With a keen eye for star creation and promotion, Barnum orchestrated the much-anticipated arrival of soprano singer Jenny Lind in 1850. Unlike most of Barnum's other gimmicks, Lind was real; she became the first modern music superstar.
In 1835, Barnum exhibited a slave named Joice Heth, a woman supposedly 161 years old, whom he claimed had been the nurse of George Washington. His "Feejee Mermaid" of 1842 was a monkey skull attached to a fish, measuring about three feet long.
All such attractions came to be stored at the American Museum, which charged a quarter for admission. Barnum's was not the first museum of its kind, but he became well known because he adeptly utilized the press to gain a national and even international reputation.
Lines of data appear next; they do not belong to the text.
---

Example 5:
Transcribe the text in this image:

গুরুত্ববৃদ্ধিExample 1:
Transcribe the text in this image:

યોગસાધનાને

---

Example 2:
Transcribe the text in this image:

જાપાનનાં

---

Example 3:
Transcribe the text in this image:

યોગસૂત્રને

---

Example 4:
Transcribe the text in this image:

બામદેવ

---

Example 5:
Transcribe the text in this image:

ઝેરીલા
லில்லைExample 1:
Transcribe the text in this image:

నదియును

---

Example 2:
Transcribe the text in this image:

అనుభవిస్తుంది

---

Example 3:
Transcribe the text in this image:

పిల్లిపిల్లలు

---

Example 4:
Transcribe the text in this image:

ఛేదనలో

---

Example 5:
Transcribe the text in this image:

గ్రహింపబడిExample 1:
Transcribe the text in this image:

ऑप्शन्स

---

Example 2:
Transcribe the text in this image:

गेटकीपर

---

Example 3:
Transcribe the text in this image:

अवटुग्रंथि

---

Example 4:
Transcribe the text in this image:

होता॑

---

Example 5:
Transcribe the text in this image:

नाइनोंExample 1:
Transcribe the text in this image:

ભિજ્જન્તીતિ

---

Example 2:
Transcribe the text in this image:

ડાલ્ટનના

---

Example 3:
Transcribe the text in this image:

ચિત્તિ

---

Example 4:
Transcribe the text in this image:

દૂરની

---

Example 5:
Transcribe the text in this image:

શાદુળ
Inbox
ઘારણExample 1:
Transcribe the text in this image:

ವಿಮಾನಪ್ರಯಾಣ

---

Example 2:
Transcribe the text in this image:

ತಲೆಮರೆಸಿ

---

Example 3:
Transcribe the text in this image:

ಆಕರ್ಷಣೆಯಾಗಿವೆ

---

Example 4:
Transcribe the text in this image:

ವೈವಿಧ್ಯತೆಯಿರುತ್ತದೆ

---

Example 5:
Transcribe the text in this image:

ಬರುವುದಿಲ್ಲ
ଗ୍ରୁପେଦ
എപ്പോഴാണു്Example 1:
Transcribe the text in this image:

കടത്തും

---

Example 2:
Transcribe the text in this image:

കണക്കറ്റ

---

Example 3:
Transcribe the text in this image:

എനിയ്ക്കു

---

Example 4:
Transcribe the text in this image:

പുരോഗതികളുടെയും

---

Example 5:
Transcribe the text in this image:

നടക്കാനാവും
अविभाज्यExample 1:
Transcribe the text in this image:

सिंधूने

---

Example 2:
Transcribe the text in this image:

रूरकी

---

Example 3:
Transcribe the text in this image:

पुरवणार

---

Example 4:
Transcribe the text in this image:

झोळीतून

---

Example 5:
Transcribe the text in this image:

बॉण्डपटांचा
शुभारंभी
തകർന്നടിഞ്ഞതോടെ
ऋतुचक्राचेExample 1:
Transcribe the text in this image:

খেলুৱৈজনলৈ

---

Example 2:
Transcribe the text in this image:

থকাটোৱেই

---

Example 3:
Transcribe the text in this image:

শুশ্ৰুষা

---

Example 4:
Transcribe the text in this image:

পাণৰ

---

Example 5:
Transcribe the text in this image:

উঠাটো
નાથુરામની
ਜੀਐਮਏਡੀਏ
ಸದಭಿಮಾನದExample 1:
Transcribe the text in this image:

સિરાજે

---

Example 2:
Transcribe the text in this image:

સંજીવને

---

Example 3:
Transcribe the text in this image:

By 1860, the museum had been expanded several times, and contained tanks of fish, pigeons painted every color of the rainbow, cases of shark teeth and butterflies, and Rembrandt Peale paintings that hung along the hallways.
Barnum also displayed Charles Sherwood Stratton, the midget known as "General Tom Thumb," and Chang and Eng, the original "Siamese Twins." He founded the gigantic traveling circuses of the 1880s that toured for 150 years, most recently as The Ringling Bros. and Barnum & Bailey, until their shutdown in mid-2017.